Despite his passion for penmanship, Bayoun is well aware that his is a dying skill that cannot compete with laser-sharp computers.

“Calligraphy today,” Bayoun said, “has become more of a visual art than a useful tool and we are trying hard to preserve it.”

The art of Arabic script was heavily influenced by Islam as, according to tradition, the Koran was verbally revealed to the Prophet Mohammed and was later transcribed.

The Quran subsequently inspired generations of calligraphers who, with their brush pens made of reeds, piously endeavored to reproduce the words using different styles.

Calligraphy also became a major art form in Islam as many Muslims disapprove of art that represents humans, especially in religious contexts.

There are various styles of calligraphy, including the geometric Kufic form with an emphasis on horizontal lines and the cursive Naskhi. Diwani script, considered the most elegant, was developed during the Ottoman era.

Although Lebanon has no calligraphic treasures such as those on display in mosques in North Africa or Andalusia, it did produce some of the best-known masters of calligraphy including Kamel al-Baba (1905-1991) and Nassib Makarem (1889-1991).

“There are less than 10 authentic calligraphers in Lebanon today,” Bayoun says.

One of them is Salah al-Hafi, 80, who proudly recalls the day Kamel al-Baba noticed his work.

“You know before, you could earn a good living as a calligrapher,” he says, sitting in his modest apartment in the working-class Beirut neighborhood of Basta. “But today we have been pushed aside by computers.”

His calligraphy can still be seen on numerous commemorative plaques dating back to Lebanon’s independence in 1943 and beyond, or on gravestones and flower ribbons.

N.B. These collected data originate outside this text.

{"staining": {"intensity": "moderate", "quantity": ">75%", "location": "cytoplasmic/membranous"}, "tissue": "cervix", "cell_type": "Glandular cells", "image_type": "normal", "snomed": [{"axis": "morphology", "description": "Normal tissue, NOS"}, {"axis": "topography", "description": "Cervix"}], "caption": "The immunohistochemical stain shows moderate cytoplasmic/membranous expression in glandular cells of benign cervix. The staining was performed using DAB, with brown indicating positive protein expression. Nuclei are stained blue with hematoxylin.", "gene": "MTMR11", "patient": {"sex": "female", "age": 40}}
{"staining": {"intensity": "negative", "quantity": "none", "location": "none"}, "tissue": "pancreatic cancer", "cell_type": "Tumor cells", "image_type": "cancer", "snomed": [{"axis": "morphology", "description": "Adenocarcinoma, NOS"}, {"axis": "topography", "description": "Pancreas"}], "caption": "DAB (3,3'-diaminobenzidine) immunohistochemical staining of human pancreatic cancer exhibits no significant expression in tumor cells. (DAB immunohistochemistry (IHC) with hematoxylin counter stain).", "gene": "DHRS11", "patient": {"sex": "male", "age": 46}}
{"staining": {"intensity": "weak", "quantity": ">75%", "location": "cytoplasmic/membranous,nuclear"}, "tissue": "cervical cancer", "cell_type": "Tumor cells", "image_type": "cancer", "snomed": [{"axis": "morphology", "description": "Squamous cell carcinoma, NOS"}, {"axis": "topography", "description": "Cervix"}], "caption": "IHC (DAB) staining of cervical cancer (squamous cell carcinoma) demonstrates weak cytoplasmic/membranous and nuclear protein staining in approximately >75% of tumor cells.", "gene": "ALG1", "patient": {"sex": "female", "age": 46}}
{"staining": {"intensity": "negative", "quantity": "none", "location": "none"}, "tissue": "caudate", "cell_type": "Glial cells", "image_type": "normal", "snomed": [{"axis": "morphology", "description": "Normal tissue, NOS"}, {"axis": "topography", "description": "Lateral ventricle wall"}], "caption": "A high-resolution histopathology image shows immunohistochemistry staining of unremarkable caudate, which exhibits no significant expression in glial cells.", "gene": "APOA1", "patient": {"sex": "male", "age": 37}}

“I work a lot during election time,” he says wryly, referring to the numerous banners aimed at wooing voters in the country.

Bayoun says his dream is to open a center to teach calligraphy to new generations but he lacks the means to do so. Lebanon has no dedicated calligraphy schools, whereas Iran has 200 such establishments, Iraq 100 and Egypt 36.

For now, Hafi says, he is focusing on his freelance work and sometimes gives lessons at an art institute in Beirut.

“We must not,” he says, “allow this art form to disappear.”